The property sold for $8.4 million, just shy of the written $8.6 million reserve, after a two-bidder auction that reached $8.399 million before one of the bidders pulled up stumps and the reserve was adjusted down.
Other big-ticket sales included a five-bedroom house with substantive views at 20 Dunois Street, Longueville. The 765-square-metre property sold for $4.885 million through McGrath Lane Cove.
At the other end of the price scale, an entry level, one-bedroom unit at 8/177-179 Glenayr Avenue, Bondi Beach, sold for $442,500 through Raine & Horne Baulkham Hills/Eastwood.
Sydney’s median house price pulled back by 6.5 per cent over the year to September.
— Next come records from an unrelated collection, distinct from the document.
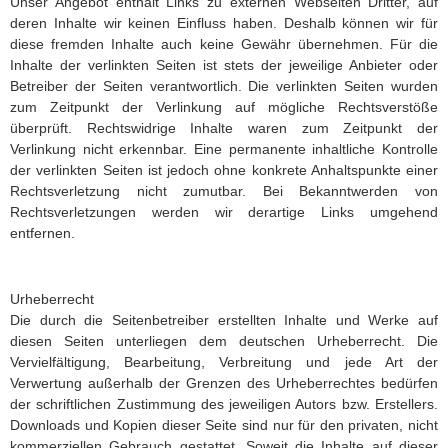
Unser Angebot enthält Links zu externen Webseiten Dritter, auf
deren Inhalte wir keinen Einfluss haben. Deshalb können wir für
diese fremden Inhalte auch keine Gewähr übernehmen. Für die
Inhalte der verlinkten Seiten ist stets der jeweilige Anbieter oder
Betreiber der Seiten verantwortlich. Die verlinkten Seiten wurden
zum Zeitpunkt der Verlinkung auf mögliche Rechtsverstöße
überprüft. Rechtswidrige Inhalte waren zum Zeitpunkt der
Verlinkung nicht erkennbar. Eine permanente inhaltliche Kontrolle
der verlinkten Seiten ist jedoch ohne konkrete Anhaltspunkte einer
Rechtsverletzung nicht zumutbar. Bei Bekanntwerden von
Rechtsverletzungen werden wir derartige Links umgehend
entfernen.
Urheberrecht
Die durch die Seitenbetreiber erstellten Inhalte und Werke auf
diesen Seiten unterliegen dem deutschen Urheberrecht. Die
Vervielfältigung, Bearbeitung, Verbreitung und jede Art der
Verwertung außerhalb der Grenzen des Urheberrechtes bedürfen
der schriftlichen Zustimmung des jeweiligen Autors bzw. Erstellers.
Downloads und Kopien dieser Seite sind nur für den privaten, nicht
kommerziellen Gebrauch gestattet. Soweit die Inhalte auf dieser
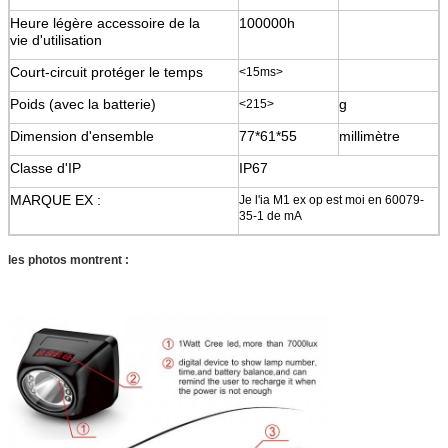
Heure légère accessoire de la
100000h
vie d'utilisation
Court-circuit protéger le temps
<15ms>
Poids (avec la batterie)
g
<215>
Dimension d'ensemble
77*61*55
millimètre
Classe d'IP
IP67
MARQUE EX :
Je l'ia M1 ex op est moi en 60079-
35-1 de mA
les photos montrent :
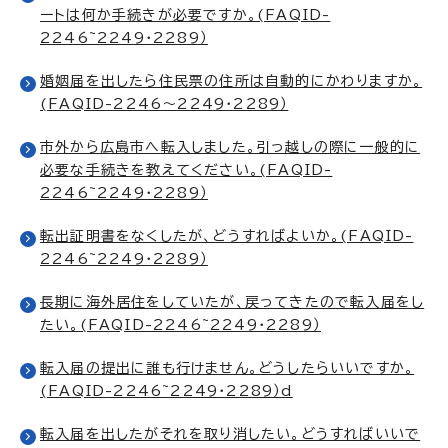
ートは何か手続きが必要ですか。(FAQID-
2246~2249・2289）
婚姻届を出したら住民票の住所は自動的にかわりますか。
(FAQID-2246～2249・2289）
市外から広島市へ転入しました。引っ越しの際に一般的に
必要な手続きを教えてください。(FAQID-
2246~2249・2289）
転出証明書をなくしたが、どうすればよいか。(FAQID-
2246~2249・2289）
長期に海外居住をしていたが、戻ってきたので転入届をし
たい。(FAQID-2246~2249・2289）
転入届の提出に誰も行けません。どうしたらいいですか。
(FAQID-2246~2249・2289）d
転入届を出したがそれを取り消したい。どうすればいいで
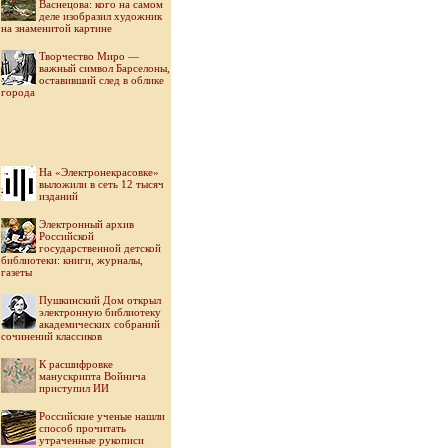
Васнецова: кого на самом
деле изобразил художник
на знаменитой картине
Творчество Миро —
важный символ Барселоны,
оставивший след в облике
города
На «Электронекрасовке»
выложили в сеть 12 тысяч
изданий
Электронный архив
Российской
государственной детской
библиотеки: книги, журналы,
газеты
Пушкинский Дом открыл
электронную библиотеку
академических собраний
сочинений классиков
К расшифровке
манускрипта Войнича
приступил ИИ
Российские ученые нашли
способ прочитать
утраченные рукописи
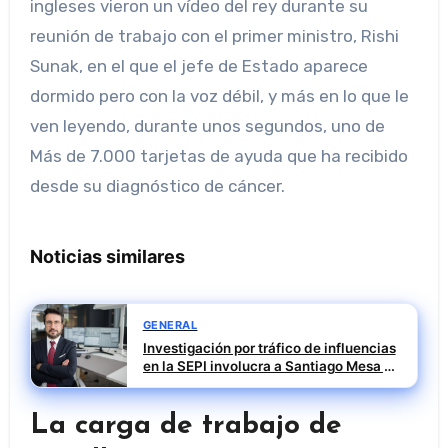
ingleses vieron un vídeo del rey durante su
reunión de trabajo con el primer ministro, Rishi
Sunak, en el que el jefe de Estado aparece
dormido pero con la voz débil, y más en lo que le
ven leyendo, durante unos segundos, uno de
Más de 7.000 tarjetas de ayuda que ha recibido
desde su diagnóstico de cáncer.
Noticias similares
GENERAL
Investigación por tráfico de influencias
en la SEPI involucra a Santiago Mesa y
otros directivos
La carga de trabajo de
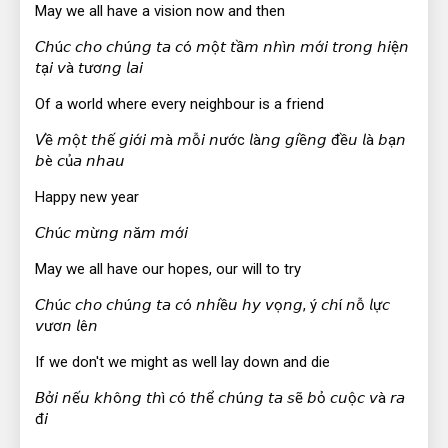
May we all have a vision now and then
𝘊𝘩ú𝘤 𝘤𝘩𝘰 𝘤𝘩ú𝘯𝘨 𝘵𝘢 𝘤ó 𝘮ộ𝘵 𝘵ầ𝘮 𝘯𝘩ì𝘯 𝘮ớ𝘪 𝘵𝘳𝘰𝘯𝘨 𝘩𝘪ệ𝘯
𝘵ạ𝘪 𝘷à 𝘵ươ𝘯𝘨 𝘭𝘢𝘪
Of a world where every neighbour is a friend
𝘝ề 𝘮ộ𝘵 𝘵𝘩ế 𝘨𝘪ớ𝘪 𝘮à 𝘮ỗ𝘪 𝘯ước 𝘭à𝘯𝘨 𝘨𝘪ề𝘯𝘨 đề𝘶 𝘭à 𝘣ạ𝘯
𝘣è 𝘤ủ𝘢 𝘯𝘩𝘢𝘶
Happy new year
𝘊𝘩ú𝘤 𝘮ừ𝘯𝘨 𝘯ă𝘮 𝘮ớ𝘪
May we all have our hopes, our will to try
𝘊𝘩ú𝘤 𝘤𝘩𝘰 𝘤𝘩ú𝘯𝘨 𝘵𝘢 𝘤ó 𝘯𝘩𝘪ề𝘶 𝘩𝘺 𝘷ọ𝘯𝘨, ý 𝘤𝘩í 𝘯ỗ 𝘭ự𝘤
𝘷ươ𝘯 𝘭ê𝘯
If we don't we might as well lay down and die
𝘉ở𝘪 𝘯ế𝘶 𝘬𝘩ô𝘯𝘨 𝘵𝘩ì 𝘤ó 𝘵𝘩ể 𝘤𝘩ú𝘯𝘨 𝘵𝘢 𝘴ẽ 𝘣ỏ 𝘤𝘶ộ𝘤 𝘷à 𝘳𝘢
đ𝘪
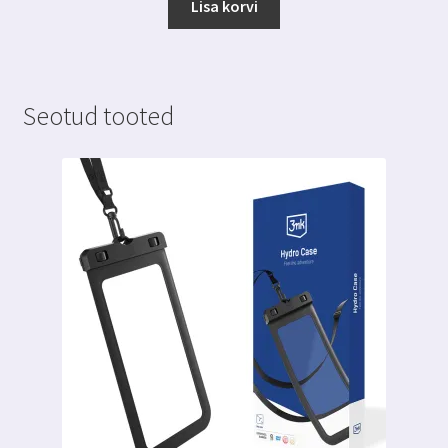
Lisa korvi
Seotud tooted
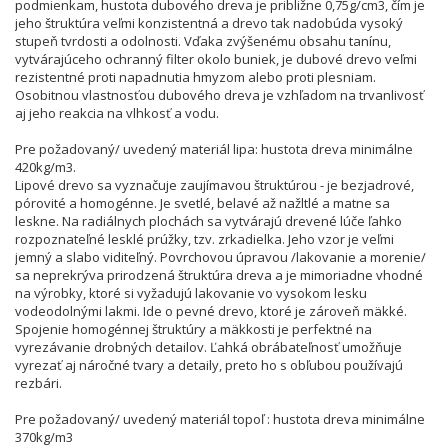
podmienkam, hustota dubového dreva je približne 0,75g/cm3, čím je
jeho štruktúra veľmi konzistentná a drevo tak nadobúda vysoký
stupeň tvrdosti a odolnosti. Vďaka zvýšenému obsahu tanínu,
vytvárajúceho ochranný filter okolo buniek, je dubové drevo veľmi
rezistentné proti napadnutia hmyzom alebo proti plesniam.
Osobitnou vlastnosťou dubového dreva je vzhľadom na trvanlivosť
aj jeho reakcia na vlhkosť a vodu.
Pre požadovaný/ uvedený materiál lipa: hustota dreva minimálne
420kg/m3.
Lipové drevo sa vyznačuje zaujímavou štruktúrou - je bezjadrové,
pórovité a homogénne. Je svetlé, belavé až nažltlé a matne sa
leskne. Na radiálnych plochách sa vytvárajú drevené lúče ľahko
rozpoznateľné lesklé prúžky, tzv. zrkadielka. Jeho vzor je veľmi
jemný a slabo viditeľný. Povrchovou úpravou /lakovanie a morenie/
sa neprekrýva prirodzená štruktúra dreva a je mimoriadne vhodné
na výrobky, ktoré si vyžadujú lakovanie vo vysokom lesku
vodeodolnými lakmi. Ide o pevné drevo, ktoré je zároveň mäkké.
Spojenie homogénnej štruktúry a mäkkosti je perfektné na
vyrezávanie drobných detailov. Ľahká obrábateľnosť umožňuje
vyrezať aj náročné tvary a detaily, preto ho s obľubou používajú
rezbári.
Pre požadovaný/ uvedený materiál topoľ : hustota dreva minimálne
370kg/m3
But, Domain Group data shows it is a patchy and uneven sales landscape, with almost 100 Sydney suburbs recording price gains during this time.
Buyer agent Peter Kelaher, of PK Property Search & Negotiators, said he suspected constant commentary about falling prices was landing on deaf ears.
“You can only give the market so much of a hounding,” he said.
“In general, a lot of property is selling, and it is selling for okay prices.
“But, in the worst cases, it has come off by 20 per cent: out west and down south is a nightmare, and that’s what is bringing the median price down.”
He said there was low motivation among some buyer groups because people thought prices would fall further: “But, this is the best time to buy. You are not going to buy this well in 12 months’ time. I reckon that between now and mid-2019 will be the trough of the market.”
Snead said plenty of people were out and about at open-for-inspections looking to upsize, downsize or invest.
It’s a view of the market shared by numerous agents who say inquiry and inspection activity is little changed from the first half of 2017. What has changed, of course, is ready access to credit and buyer sentiment, which is somewhat less gung-ho than it was 18 months ago.
“It is not that we have an oversupply of properties for a handful of buyers or a multitude of buyers for a handful of properties,” Snead said. “The market is normal: what people have to get their head around is where the price point is for the transaction to take place. Then they have to understand that buying and selling in the same market is critical.”
Domain Group updated last weekend’s clearance rate to just 35.8 per cent following the counting of late-reported results.
The result highlights the continuing opportunities to buy below guide prices, and the “disconnect” between buyers and sellers on how they value properties.
Kelaher said vendors in the northern beaches had to price property competitively to get a sale.
He said apartment demand was subdued in the area, while houses from $1 million to $3 million were performing only fairly.
“The froth has come off the coffee, and we are looking at the coffee,” he said.